It wasn't that there is a contradiction. If the over use has been happening for decades, and it's at a rate faster than historical replenishment could happen anyways (before "climate change), then this would indicate that over use is the primary cause. Drier weather is a contributing factor in the pace of depletion, but in no way could be the solitary cause nor cure. Even in the article they mention the demands related to a growing population and industrial agriculture (article also mentions potential food scarcity).

Indeed!

The GRACE measurement of mass change is one of the more revolutionary advances in Earth science remote sensing in the last few decades. It has provided a unique and completely novel view of groundwater mass change. Grace is the main reason we know so much about the massive groundwater loss in the Oglala aquifer in the US Midwest, in the Central Basin in California, and in northern India. Water well data exists but it is very sparse and idiosyncratic.

It’s also our main window into mass losses in ice sheets in high latitudes (Greenland, Antarctica). We have radar altimetry data from Antarctica, but because of glacial rebound and other effects, it’s not easy to translate height changes into mass changes. Grace measures mass change directly.

Several authors of the cited study are on the science team. It is a JPL instrument.
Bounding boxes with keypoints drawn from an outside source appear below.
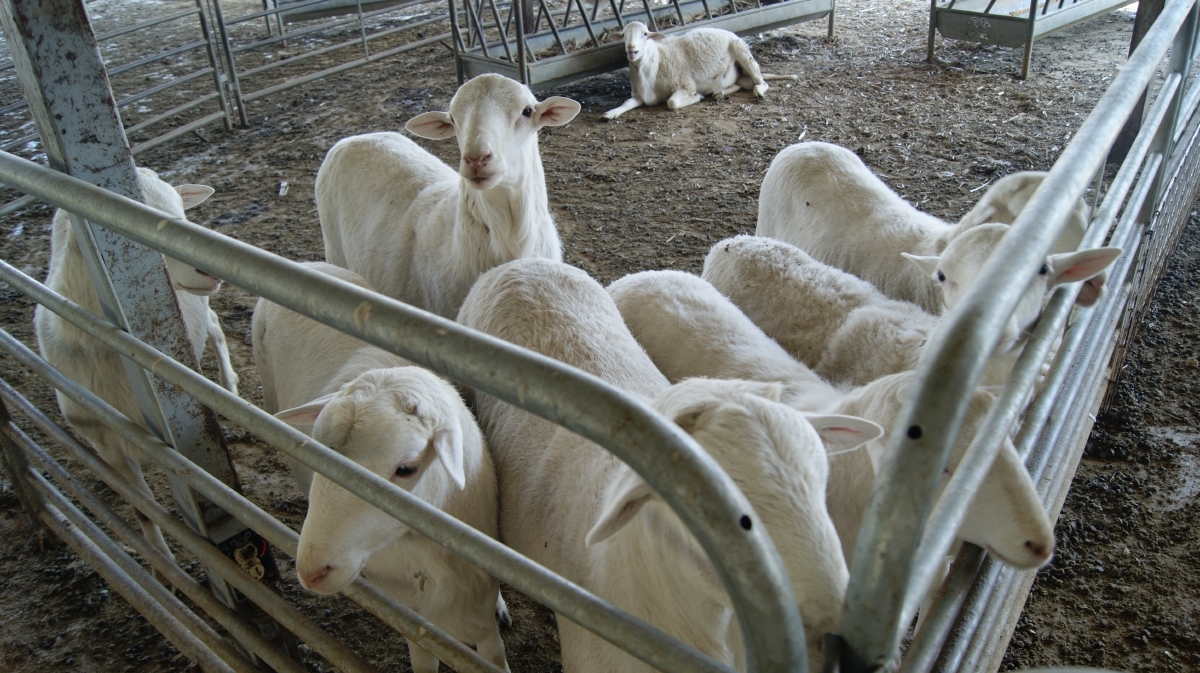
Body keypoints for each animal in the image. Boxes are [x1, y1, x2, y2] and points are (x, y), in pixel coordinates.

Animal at [34, 168, 234, 564]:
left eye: (181, 209)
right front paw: (162, 566)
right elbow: (144, 509)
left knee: (216, 326)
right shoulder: (105, 441)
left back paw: (230, 386)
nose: (208, 267)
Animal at [315, 74, 580, 319]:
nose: (476, 159)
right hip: (334, 251)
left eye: (527, 111)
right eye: (452, 119)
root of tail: (355, 138)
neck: (510, 237)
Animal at [602, 22, 797, 119]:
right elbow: (626, 103)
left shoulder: (685, 84)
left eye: (644, 34)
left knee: (761, 83)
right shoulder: (639, 95)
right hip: (738, 75)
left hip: (744, 54)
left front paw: (698, 97)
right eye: (623, 35)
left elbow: (671, 103)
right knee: (740, 84)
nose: (631, 48)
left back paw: (758, 93)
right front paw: (610, 113)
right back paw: (719, 93)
The original Grace pair used radio to measure separation and velocity, while the follow-up Grace-FO uses a laser. I assume the small wavelength of the laser provides a more accurate measurement. It’s possible that Grace-FO has a slightly higher spatial resolution (I’ve worked with Grace but not Grace-FO); the horizontal resolution of Grace is about 100km or about 1 degree.

From an inference perspective the measurement is very interesting. They pool about a month’s worth of observations of the distance and velocity of a pair of satellites, and do a Bayesian inversion to obtain a parameterized gravitational potential for that month. The map from gravitational potential to observation is known analytically, so it’s readily possible to get a spatial covariance for the gravitational potential, as well as the point estimate.
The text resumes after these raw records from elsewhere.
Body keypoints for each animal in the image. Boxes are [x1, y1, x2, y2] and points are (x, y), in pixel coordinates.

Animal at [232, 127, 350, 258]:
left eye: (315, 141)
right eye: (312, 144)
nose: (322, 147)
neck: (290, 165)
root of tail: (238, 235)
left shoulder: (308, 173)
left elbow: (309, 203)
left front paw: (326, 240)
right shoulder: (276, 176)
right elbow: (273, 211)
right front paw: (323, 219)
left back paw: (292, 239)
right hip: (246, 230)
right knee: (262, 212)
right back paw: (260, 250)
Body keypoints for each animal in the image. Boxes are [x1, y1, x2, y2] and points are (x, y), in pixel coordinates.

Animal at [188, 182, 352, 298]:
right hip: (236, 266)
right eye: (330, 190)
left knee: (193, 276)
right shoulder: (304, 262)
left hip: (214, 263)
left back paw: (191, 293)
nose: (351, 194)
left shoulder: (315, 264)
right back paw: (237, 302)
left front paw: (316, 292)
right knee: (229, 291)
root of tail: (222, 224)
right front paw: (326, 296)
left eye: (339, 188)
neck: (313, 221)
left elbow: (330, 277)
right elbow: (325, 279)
The IPCC section “9.6.1.1 Global Mean Sea Level Change Budget in the Pre-satellite Era” says Since SROCC, a new ocean heat content reconstruction (Section 2.3.3.1; Zanna et al., 2019) has allowed global thermosteric sea level change to be estimated over the 20th century. As a result, the sea level budget for the 20th century can now be assessed for the first time. For the periods 1901–1990 and 1901–2018, the assessed very likely range for the sum of components is found to be consistent with the assessed very likely range of observed GMSL change (medium confidence), in agreement with Frederikse et al. (2020b; Table 9.5). This represents a major step forward in the understanding of observed GMSL change over the 20th century, which is dominated by glacier (52%) and Greenland Ice Sheet mass loss (29%) and the effect of ocean thermal expansion (32%), with a negative contribution from the LWS change (–14%). While the combined mass loss for Greenland and glaciers is consistent with SROCC, updates in the underlying datasets lead to differences in partitioning of the mass loss.”

Edit: by a different story I mean a different story from what is the leading driver of sea level rise. Sea level rise from ice melt was larger since 1900 because sea level rise in general was less fast back then and global mean temperature rise was much smaller so thermosteric sea level rise played less of a role. Thermosteric sea level rise is larger than ground water factors, both will be eclipsed by ice melt in the upcoming century.

I would note the authors pointedly do not call it the leading driver of sea level rise.